**Prompt:**
Since pictures are not wanted in the copy, output only the rest of each record exactly.

[Saved entries]

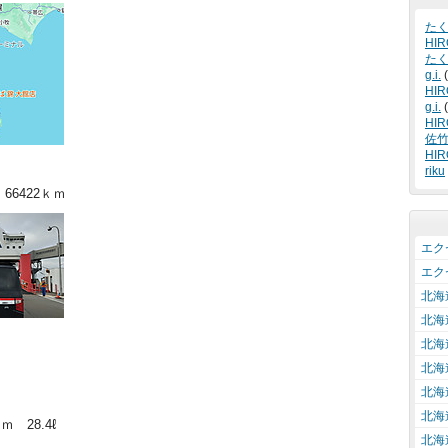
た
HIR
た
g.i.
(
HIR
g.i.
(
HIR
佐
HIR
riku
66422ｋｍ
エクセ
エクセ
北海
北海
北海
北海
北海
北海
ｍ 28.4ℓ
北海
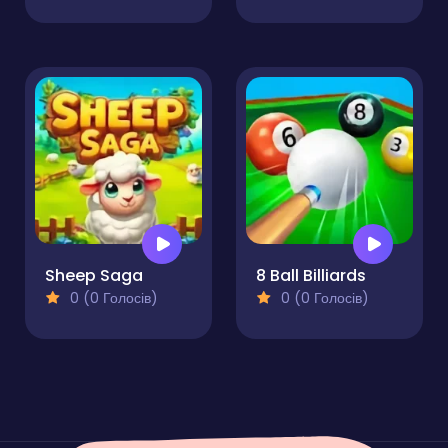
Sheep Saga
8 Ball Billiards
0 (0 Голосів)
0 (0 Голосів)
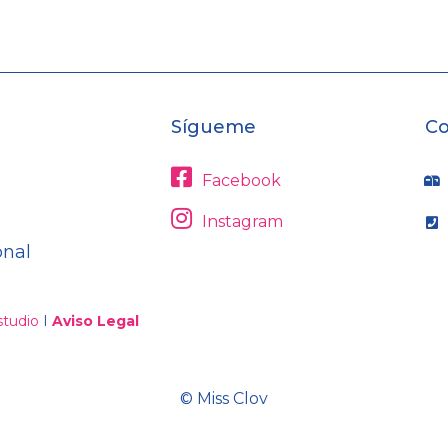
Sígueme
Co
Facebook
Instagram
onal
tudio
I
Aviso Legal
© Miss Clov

**Answer space:**
た
HIR
た
g.i.
(
HIR
g.i.
(
HIR
佐
HIR
riku
66422ｋｍ
エクセ
エクセ
北海
北海
北海
北海
北海
北海
ｍ 28.4ℓ
北海
Sheep Saga
8 Ball Billiards
0 (0 Голосів)
0 (0 Голосів)
Sígueme
Co
Facebook
Instagram
onal
tudio
I
Aviso Legal
© Miss Clov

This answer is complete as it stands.